*** Exercise data Section Begins ***

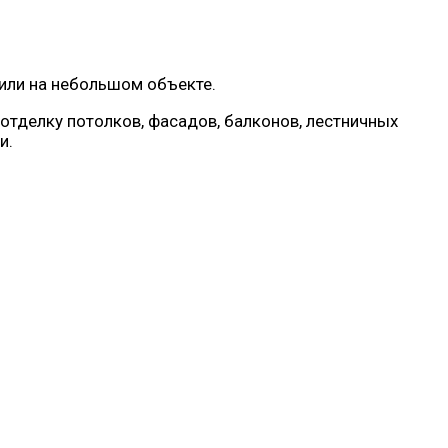
или на небольшом объекте.
 отделку потолков, фасадов, балконов, лестничных
и.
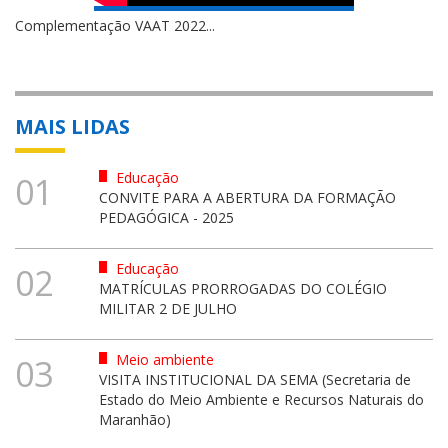
Complementação VAAT 2022...
MAIS LIDAS
Educação
01
CONVITE PARA A ABERTURA DA FORMAÇÃO
PEDAGÓGICA - 2025
Educação
02
MATRÍCULAS PRORROGADAS DO COLÉGIO
MILITAR 2 DE JULHO
Meio ambiente
03
VISITA INSTITUCIONAL DA SEMA (Secretaria de
Estado do Meio Ambiente e Recursos Naturais do
Maranhão)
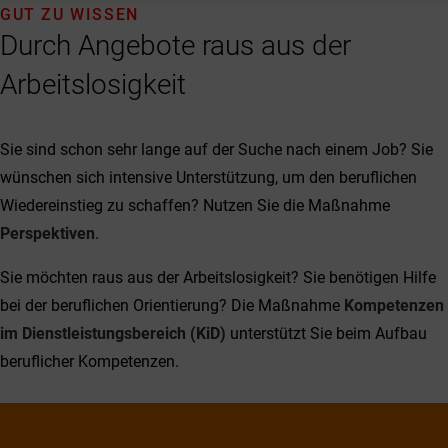
GUT ZU WISSEN
Durch Angebote raus aus der
Arbeitslosigkeit
Sie sind schon sehr lange auf der Suche nach einem Job? Sie
wünschen sich intensive Unterstützung, um den beruflichen
Wiedereinstieg zu schaffen? Nutzen Sie die Maßnahme
Perspektiven
.
Sie möchten raus aus der Arbeitslosigkeit? Sie benötigen Hilfe
bei der beruflichen Orientierung? Die Maßnahme
Kompetenzen
im Dienstleistungsbereich (KiD)
unterstützt Sie beim Aufbau
beruflicher Kompetenzen.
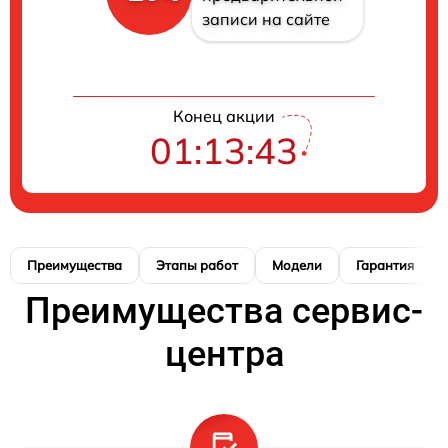
записи на сайте
Конец акции
01:13:42
Преимущества
Этапы работ
Модели
Гарантия
Преимущества сервис-
центра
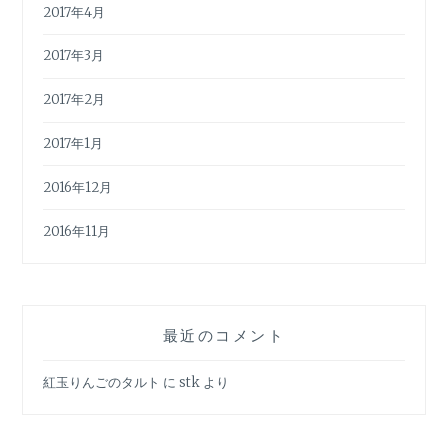
2017年4月
2017年3月
2017年2月
2017年1月
2016年12月
2016年11月
最近のコメント
紅玉りんごのタルト
に
stk
より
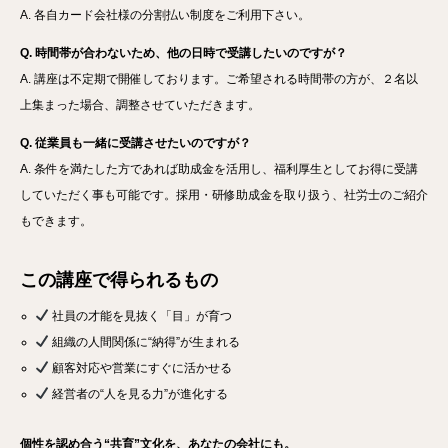
A. 各自カード会社様の分割払い制度をご利用下さい。
Q. 時間帯が合わないため、他の日時で受講したいのですが？
A. 講座は不定期で開催しております。ご希望される時間帯の方が、２名以
上集まった場合、調整させていただきます。
Q. 従業員も一緒に受講させたいのですが？
A. 条件を満たした方であれば助成金を活用し、福利厚生としてお得に受講
していただく事も可能です。採用・研修助成金を取り扱う、社労士のご紹介
もできます。
この講座で得られるもの
社員の才能を見抜く「目」が育つ
組織の人間関係に“納得”が生まれる
顧客対応や営業にすぐに活かせる
経営者の“人を見る力”が進化する
個性を認め合う“共育”文化を、あなたの会社にも。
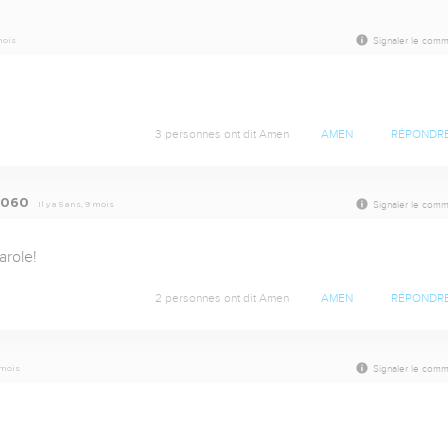
 mois
Signaler le comm
3 personnes ont dit Amen
AMEN
RÉPONDR
f060
Il y a 5 ans, 9 mois
Signaler le comm
arole!
2 personnes ont dit Amen
AMEN
RÉPONDR
0 mois
Signaler le comm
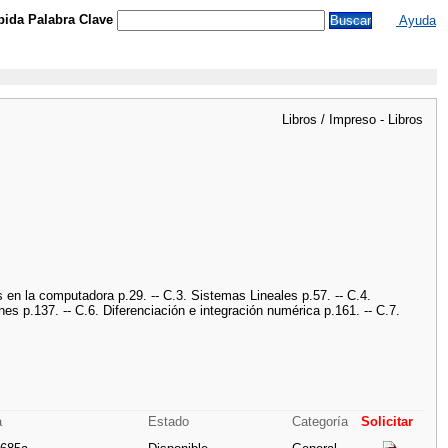
ida Palabra Clave
Ayuda
Libros / Impreso - Libros
en la computadora p.29. -- C.3. Sistemas Lineales p.57. -- C.4.
es p.137. -- C.6. Diferenciación e integración numérica p.161. -- C.7.
a
Estado
Categoría
Solicitar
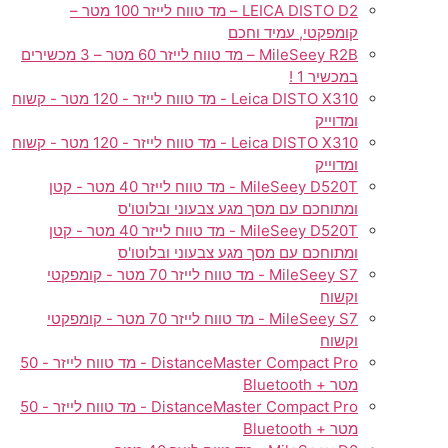
LEICA DISTO D2 – מד טווח לייזר 100 מטר –
קומפקטי, עמיד וחכם
MileSeey R2B – מד טווח לייזר 60 מטר – 3 מכשירים
במכשיר 1 !
Leica DISTO X310 - מד טווח לייזר - 120 מטר - קשוח
ומדוייק
Leica DISTO X310 - מד טווח לייזר - 120 מטר - קשוח
ומדוייק
MileSeey D520T - מד טווח לייזר 40 מטר - קטן
ומתוחכם עם מסך מגע צבעוני ובלוטו'ס
MileSeey D520T - מד טווח לייזר 40 מטר - קטן
ומתוחכם עם מסך מגע צבעוני ובלוטו'ס
MileSeey S7 - מד טווח לייזר 70 מטר - קומפקטי
וקשוח
MileSeey S7 - מד טווח לייזר 70 מטר - קומפקטי
וקשוח
DistanceMaster Compact Pro - מד טווח לייזר - 50
מטר + Bluetooth
DistanceMaster Compact Pro - מד טווח לייזר - 50
מטר + Bluetooth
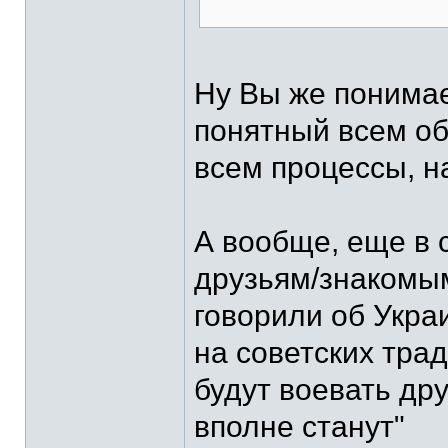
Ну Вы же понимает
понятный всем о
всем процессы, н
А вообще, еще в с
друзьям/знакомым
говорили об Укра
на советских тра
будут воевать дру
вполне станут"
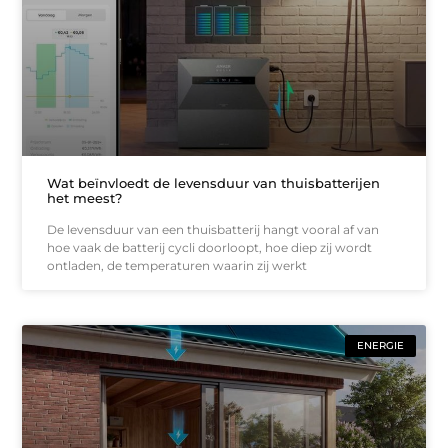
Wat beïnvloedt de levensduur van thuisbatterijen
het meest?
De levensduur van een thuisbatterij hangt vooral af van
hoe vaak de batterij cycli doorloopt, hoe diep zij wordt
ontladen, de temperaturen waarin zij werkt
ENERGIE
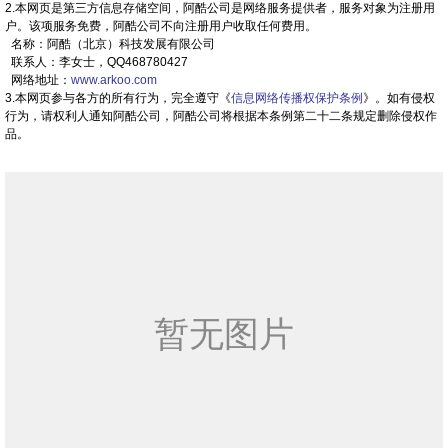
2.本网页是第三方信息存储空间，阿酷公司是网络服务提供者，服务对象为注册用
户。该项服务免费，阿酷公司不向注册用户收取任何费用。
名称：阿酷（北京）科技发展有限公司
联系人：李女士，QQ468780427
网络地址：
www.arkoo.com
3.本网页参与各方的所有行为，完全遵守《
信息网络传播权保护条例
》。如有侵权
行为，请权利人通知阿酷公司，阿酷公司将根据本条例第二十二条规定删除侵权作
品。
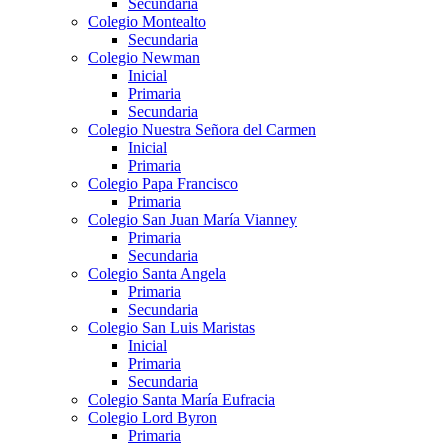
Secundaria
Colegio Montealto
Secundaria
Colegio Newman
Inicial
Primaria
Secundaria
Colegio Nuestra Señora del Carmen
Inicial
Primaria
Colegio Papa Francisco
Primaria
Colegio San Juan María Vianney
Primaria
Secundaria
Colegio Santa Angela
Primaria
Secundaria
Colegio San Luis Maristas
Inicial
Primaria
Secundaria
Colegio Santa María Eufracia
Colegio Lord Byron
Primaria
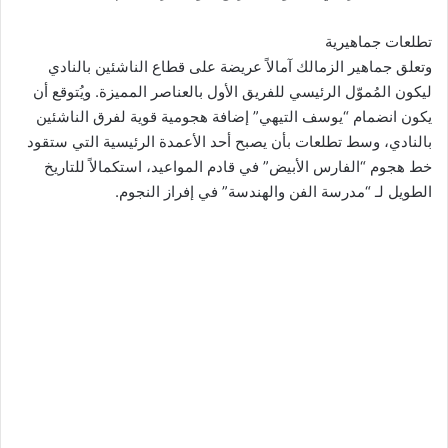
تطلعات جماهيرية
وتعلق جماهير الزمالك آمالاً عريضة على قطاع الناشئين بالنادي
ليكون المُموّل الرئيسي للفريق الأول بالعناصر المميزة. ويُتوقع أن
يكون انضمام “يوسف التيهي” إضافة هجومية قوية لفرق الناشئين
بالنادي، وسط تطلعات بأن يصبح أحد الأعمدة الرئيسية التي ستقود
خط هجوم “الفارس الأبيض” في قادم المواعيد، استكمالاً للتاريخ
الطويل لـ “مدرسة الفن والهندسة” في إفراز النجوم.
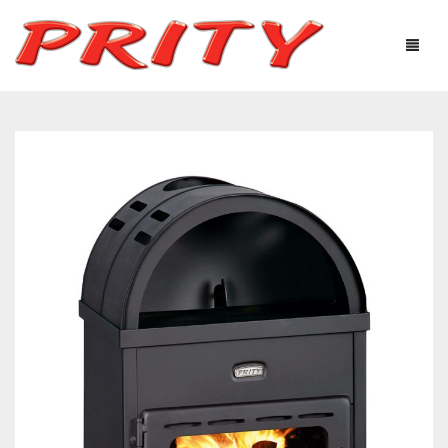
ΤΖΆΚΙΑ & ΣΌΜΠΕΣ
Η ΕΤΑΙΡΕΊΑ
ΠΡΟΪΌΝΤΑ
ΤΕΧΝΟΛΟΓΙΚΌΣ ΕΞΟΠΛΙΣΜΌΣ
ΧΡΉΣΙΜΕΣ ΠΛΗΡΟΦΟΡΊΕΣ
ΦΩΤΟΓΡΑΦΙΕΣ – ΓΚΑΛΕΡΊ
ΕΠΙΚΟΙΝΩΝΊΑ
Ελληνικά
English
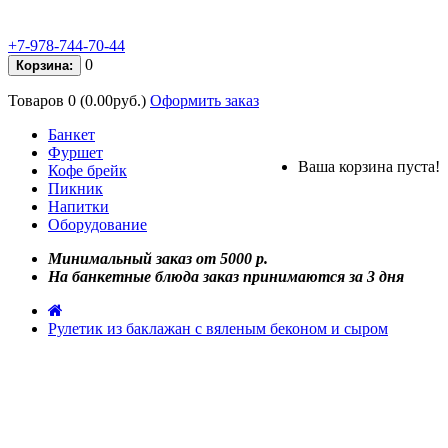
+7-978-744-70-44
0
Корзина:
Товаров 0 (0.00руб.)
Оформить заказ
Банкет
Фуршет
Ваша корзина пуста!
Кофе брейк
Пикник
Напитки
Оборудование
Минимальный заказ от 5000 р.
На банкетные блюда заказ принимаются за 3 дня
Рулетик из баклажан с вяленым беконом и сыром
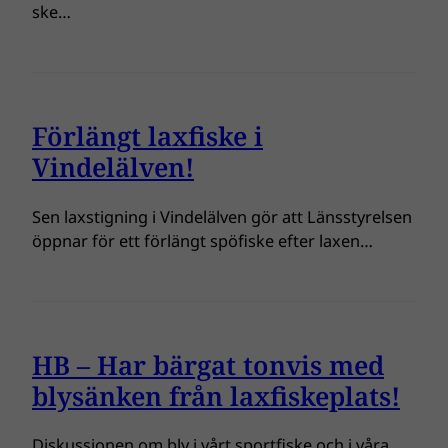
ske…
Förlängt laxfiske i
Vindelälven!
Sen laxstigning i Vindelälven gör att Länsstyrelsen
öppnar för ett förlängt spöfiske efter laxen…
HB – Har bärgat tonvis med
blysänken från laxfiskeplats!
Diskussionen om bly i vårt sportfiske och i våra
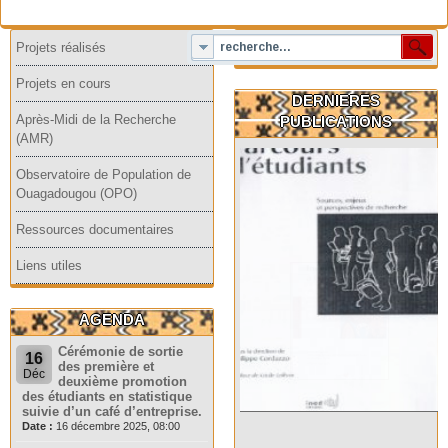
Projets réalisés
Projets en cours
DERNIERES
Après-Midi de la Recherche
PUBLICATIONS
(AMR)
Observatoire de Population de
Ouagadougou (OPO)
Ressources documentaires
Liens utiles
AGENDA
Cérémonie de sortie
16
des première et
Déc
deuxième promotion
des étudiants en statistique
suivie d’un café d’entreprise.
Date :
16 décembre 2025, 08:00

*** Exercise data Section Ends ***

# [Problem]
Please output, as a numbered list with blank lines left out, the lines of the listing between the line holding "تطلعات جماهيرية" and the line holding "في إفراز النجوم.", inclusive.

# [Result for this task]
1. تطلعات جماهيرية
2. وتعلق جماهير الزمالك آمالاً عريضة على قطاع الناشئين بالنادي
3. ليكون المُموّل الرئيسي للفريق الأول بالعناصر المميزة. ويُتوقع أن
4. يكون انضمام “يوسف التيهي” إضافة هجومية قوية لفرق الناشئين
5. بالنادي، وسط تطلعات بأن يصبح أحد الأعمدة الرئيسية التي ستقود
6. خط هجوم “الفارس الأبيض” في قادم المواعيد، استكمالاً للتاريخ
7. الطويل لـ “مدرسة الفن والهندسة” في إفراز النجوم.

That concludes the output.